• [DIRECTIVE]:
Select the lines below containing the word "zero".

(Circuit design text data)
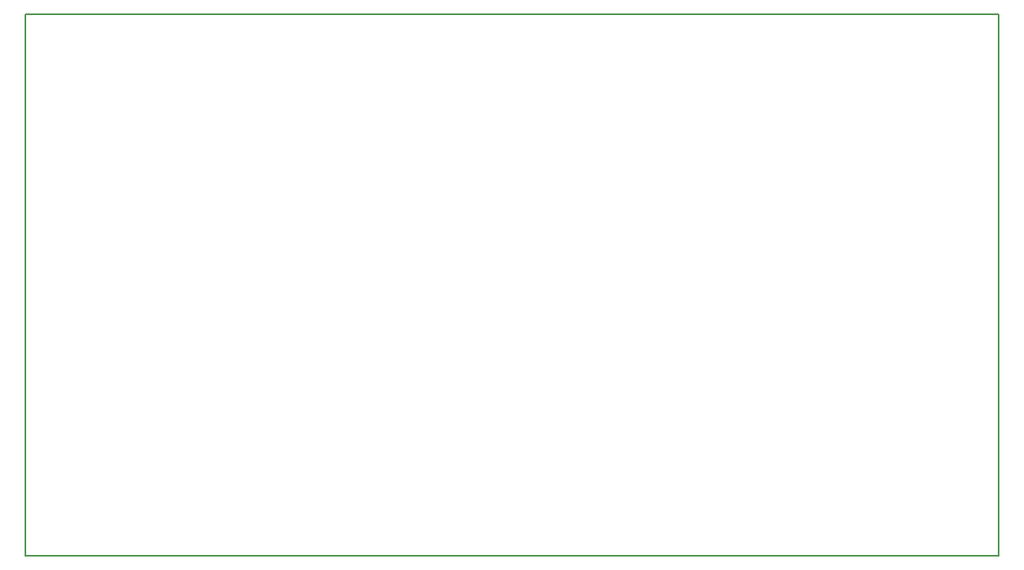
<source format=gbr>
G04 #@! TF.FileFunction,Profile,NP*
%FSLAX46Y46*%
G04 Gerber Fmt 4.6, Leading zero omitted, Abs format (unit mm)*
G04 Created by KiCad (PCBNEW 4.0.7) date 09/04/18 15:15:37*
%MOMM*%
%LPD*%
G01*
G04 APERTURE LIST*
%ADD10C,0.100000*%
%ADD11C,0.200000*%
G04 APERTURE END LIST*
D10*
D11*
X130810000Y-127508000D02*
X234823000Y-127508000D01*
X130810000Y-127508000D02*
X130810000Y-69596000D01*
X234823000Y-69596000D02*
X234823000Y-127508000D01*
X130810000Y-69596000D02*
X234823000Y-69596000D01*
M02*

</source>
---
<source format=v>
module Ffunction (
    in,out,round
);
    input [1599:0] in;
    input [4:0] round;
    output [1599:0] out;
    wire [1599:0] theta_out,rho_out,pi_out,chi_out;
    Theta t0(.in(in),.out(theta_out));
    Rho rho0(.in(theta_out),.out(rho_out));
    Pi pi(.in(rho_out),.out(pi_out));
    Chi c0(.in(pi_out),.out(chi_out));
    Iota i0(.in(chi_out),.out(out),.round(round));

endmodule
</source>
...
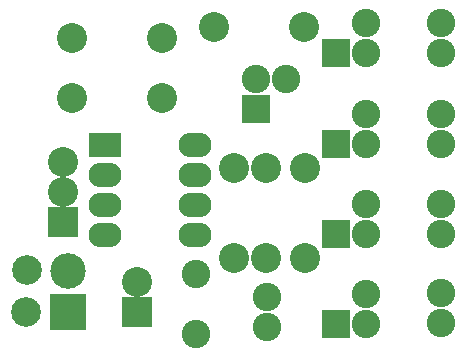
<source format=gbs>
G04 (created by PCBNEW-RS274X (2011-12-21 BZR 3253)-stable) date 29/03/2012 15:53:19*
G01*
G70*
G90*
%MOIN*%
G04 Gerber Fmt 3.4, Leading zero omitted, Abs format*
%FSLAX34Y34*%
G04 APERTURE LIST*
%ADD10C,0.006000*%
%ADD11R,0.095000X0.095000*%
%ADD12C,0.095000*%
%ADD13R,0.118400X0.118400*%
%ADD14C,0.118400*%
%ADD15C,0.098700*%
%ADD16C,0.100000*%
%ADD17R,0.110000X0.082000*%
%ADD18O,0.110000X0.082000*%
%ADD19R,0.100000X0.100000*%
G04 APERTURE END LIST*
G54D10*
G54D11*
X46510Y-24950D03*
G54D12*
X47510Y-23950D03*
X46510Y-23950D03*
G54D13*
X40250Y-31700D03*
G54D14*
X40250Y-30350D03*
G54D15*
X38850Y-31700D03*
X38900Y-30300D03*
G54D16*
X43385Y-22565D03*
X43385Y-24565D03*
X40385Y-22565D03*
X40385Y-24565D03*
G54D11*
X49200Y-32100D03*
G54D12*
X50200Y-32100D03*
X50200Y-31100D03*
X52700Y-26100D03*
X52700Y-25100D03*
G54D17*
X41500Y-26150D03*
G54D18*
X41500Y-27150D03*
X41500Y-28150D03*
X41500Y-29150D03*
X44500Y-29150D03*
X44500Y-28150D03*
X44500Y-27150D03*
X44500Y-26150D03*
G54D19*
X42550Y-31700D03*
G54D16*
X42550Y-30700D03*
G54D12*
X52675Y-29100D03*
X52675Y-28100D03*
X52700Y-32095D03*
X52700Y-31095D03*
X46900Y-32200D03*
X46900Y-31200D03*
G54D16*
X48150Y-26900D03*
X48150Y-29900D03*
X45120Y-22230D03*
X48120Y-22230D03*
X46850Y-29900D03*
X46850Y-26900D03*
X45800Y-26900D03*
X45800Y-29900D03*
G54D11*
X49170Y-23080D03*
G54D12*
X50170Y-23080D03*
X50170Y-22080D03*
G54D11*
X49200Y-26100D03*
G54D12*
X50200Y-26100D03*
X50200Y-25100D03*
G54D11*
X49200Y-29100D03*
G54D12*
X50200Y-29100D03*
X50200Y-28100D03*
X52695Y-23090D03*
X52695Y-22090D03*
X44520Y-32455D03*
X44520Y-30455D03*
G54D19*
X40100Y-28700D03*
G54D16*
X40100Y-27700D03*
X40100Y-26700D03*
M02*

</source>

• [ANSWER TO THE EXERCISE]:
G04 Gerber Fmt 4.6, Leading zero omitted, Abs format (unit mm)*
G04 Gerber Fmt 3.4, Leading zero omitted, Abs format*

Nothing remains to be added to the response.